**Exercise description**
Search the listing below for lines containing the string "round". Reply with their count only.

** Opening Given data block **

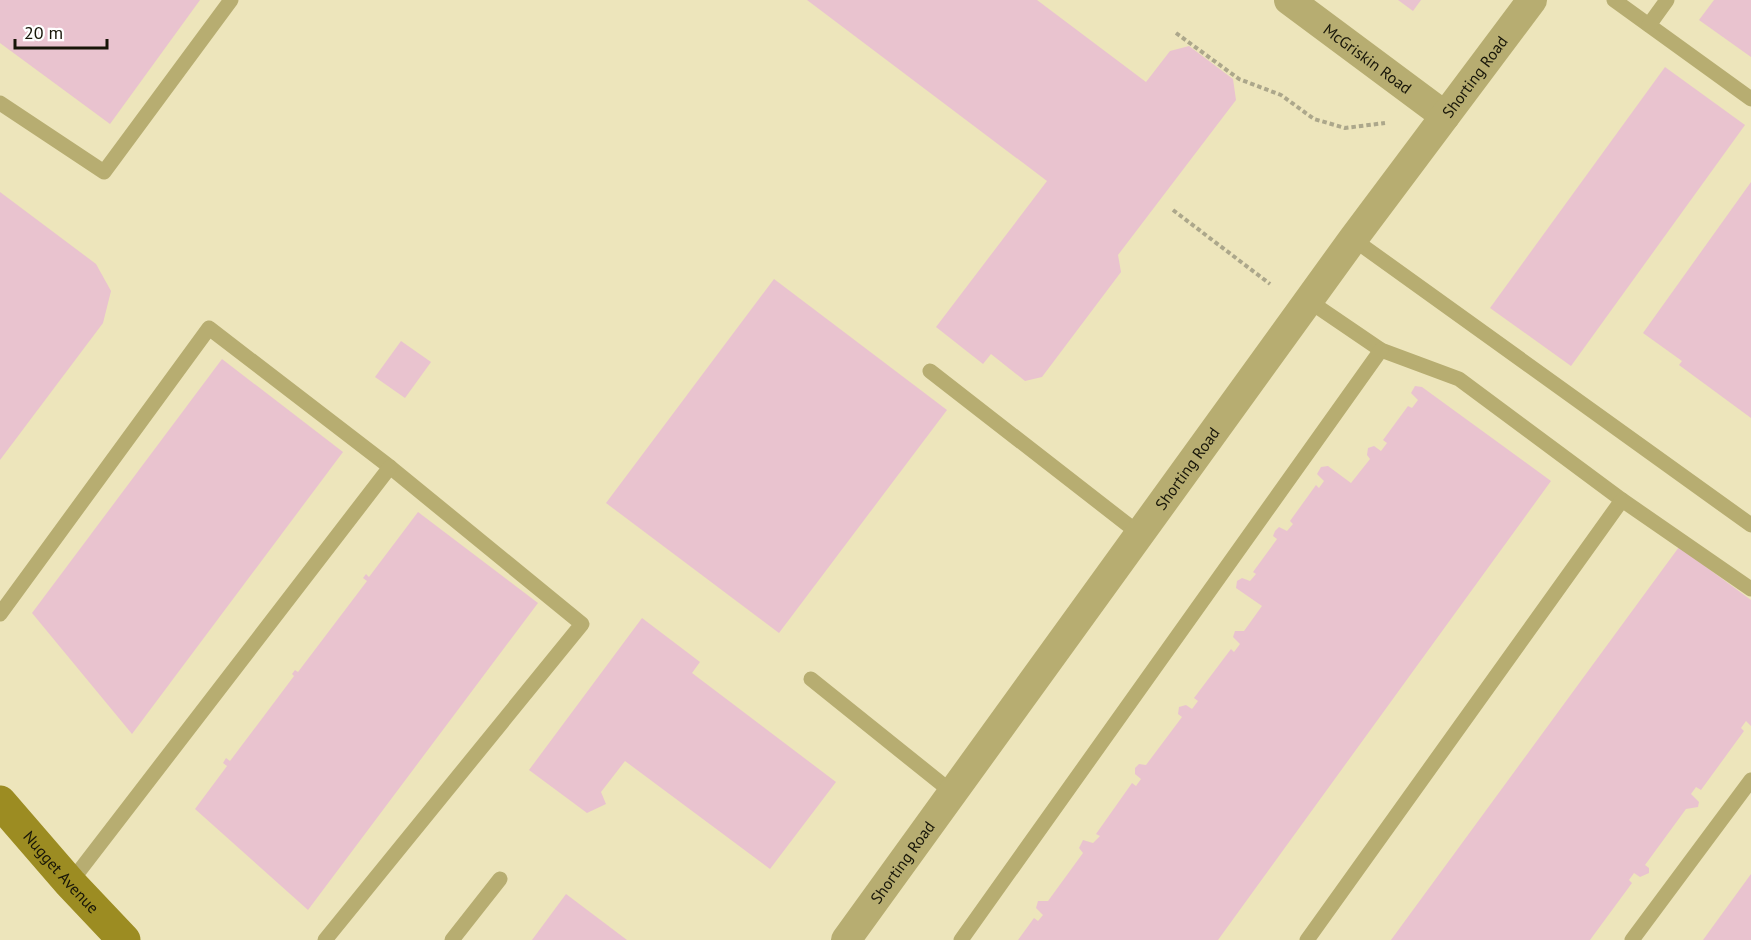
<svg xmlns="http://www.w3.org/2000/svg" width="1751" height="940" font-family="'PT Sans',sans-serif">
  <rect width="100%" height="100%" fill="#f6efcc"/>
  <rect fill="#ede5bb" x="0" y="0" width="1751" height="940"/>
  <g fill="#e9c3cf">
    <polygon points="0,0 200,0 110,124 0,43"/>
    <polygon points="807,0 1037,0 1146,82 1170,51 1189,46 1233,79 1236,100 1118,255 1121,272 1042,377 1025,381 991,354 983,364 936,327 1047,181"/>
    <polygon points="1398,0 1421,0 1413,11"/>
    <polygon points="1714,0 1751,0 1751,57 1699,20"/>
    <polygon points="1665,67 1745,125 1571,366 1490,308"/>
    <polygon points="1751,182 1751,418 1679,365 1682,361 1643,333"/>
    <polygon points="0,192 96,264 111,291 103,323 0,460"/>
    <polygon points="774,279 947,410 779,633 606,503"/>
    <polygon points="401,341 431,362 405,398 375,377"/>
    <polygon points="222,359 343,452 132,734 32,613"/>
    <polygon points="1415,386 1422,387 1551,481 1218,940 1018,940 1034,918 1038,921 1043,915 1036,908 1038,901 1048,901 1083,853 1079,848 1083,840 1093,843 1100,836 1096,834 1132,783 1136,786 1141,779 1135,774 1135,768 1139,764 1146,765 1182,717 1178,714 1179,707 1186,705 1192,709 1198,701 1194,698 1231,649 1234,652 1240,644 1233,637 1235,631 1244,631 1262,606 1236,588 1237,581 1242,578 1250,581 1256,574 1253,572 1277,539 1273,536 1275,531 1279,527 1287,531 1293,524 1290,521 1316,485 1319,488 1324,481 1317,474 1321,467 1328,466 1351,483 1370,459 1367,455 1368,448 1374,446 1381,451 1387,443 1383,440 1408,406 1412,408 1418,400 1411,393"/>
    <polygon points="418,512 538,603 308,910 195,809 227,766 223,763 226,758 230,761 294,676 292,674 295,670 298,672 367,581 363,578 366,574 369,577"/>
    <polygon points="1679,547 1751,600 1751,726 1746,721 1741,728 1744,731 1701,790 1696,787 1691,794 1699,802 1698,807 1686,809 1645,865 1649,868 1649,873 1640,877 1634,873 1629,880 1632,883 1590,940 1391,940"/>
    <polygon points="642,618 700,662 692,673 836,782 770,869 625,761 601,792 606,804 587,813 529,770"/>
    <polygon points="1751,874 1751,940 1703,940"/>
    <polygon points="566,894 627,940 532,940"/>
  </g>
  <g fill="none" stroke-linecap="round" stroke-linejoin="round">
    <g stroke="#aca78b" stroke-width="4" stroke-dasharray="4.5 3" stroke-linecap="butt">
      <polyline points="1176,33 1239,79 1281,95 1314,119 1345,128 1385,123"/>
      <polyline points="1173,210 1270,284"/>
    </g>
    <g stroke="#b7ad71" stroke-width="15">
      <polyline points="1614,0 1751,99"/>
      <polyline points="1649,25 1667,0"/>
      <polyline points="0,103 104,172 231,0"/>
      <polyline points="1353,239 1751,525"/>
      <polyline points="1309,301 1381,350 1459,379 1622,500"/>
      <polyline points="930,371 1141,535"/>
      <polyline points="0,614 209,328 390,467 582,624 325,940"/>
      <polyline points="811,679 953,793"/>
      <polyline points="70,883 390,467"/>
      <polyline points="452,940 500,879"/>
      <polyline points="961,940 1381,350"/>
      <polyline points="1307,940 1622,500 1751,589"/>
      <polyline points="1632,940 1751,780"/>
    </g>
    <g stroke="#b7ad71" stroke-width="30">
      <path id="s1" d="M1289,0L1445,116"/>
      <path id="s2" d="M846,940L1353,239L1532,0"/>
    </g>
    <path stroke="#9c8c22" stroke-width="33" id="s3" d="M0,802L70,883L124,940"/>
  </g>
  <g text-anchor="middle" stroke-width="4.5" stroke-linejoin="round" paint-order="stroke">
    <g font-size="16" fill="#171508" stroke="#fff">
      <text dy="6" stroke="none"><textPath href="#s1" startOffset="98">McGriskin Road</textPath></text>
      <text dy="6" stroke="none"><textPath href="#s2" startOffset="1068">Shorting Road</textPath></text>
      <text dy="6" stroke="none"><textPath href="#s2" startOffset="582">Shorting Road</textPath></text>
      <text dy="6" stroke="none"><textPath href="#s2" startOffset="96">Shorting Road</textPath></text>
      <text dy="6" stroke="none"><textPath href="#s3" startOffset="93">Nugget Avenue</textPath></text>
    </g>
  </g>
  <path d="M15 39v9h92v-9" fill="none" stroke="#171508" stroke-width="3"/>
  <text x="24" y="39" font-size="18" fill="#171508" stroke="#ffffff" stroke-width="4.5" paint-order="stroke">20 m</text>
</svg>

** Closing Given data block **

**Response to this task**
2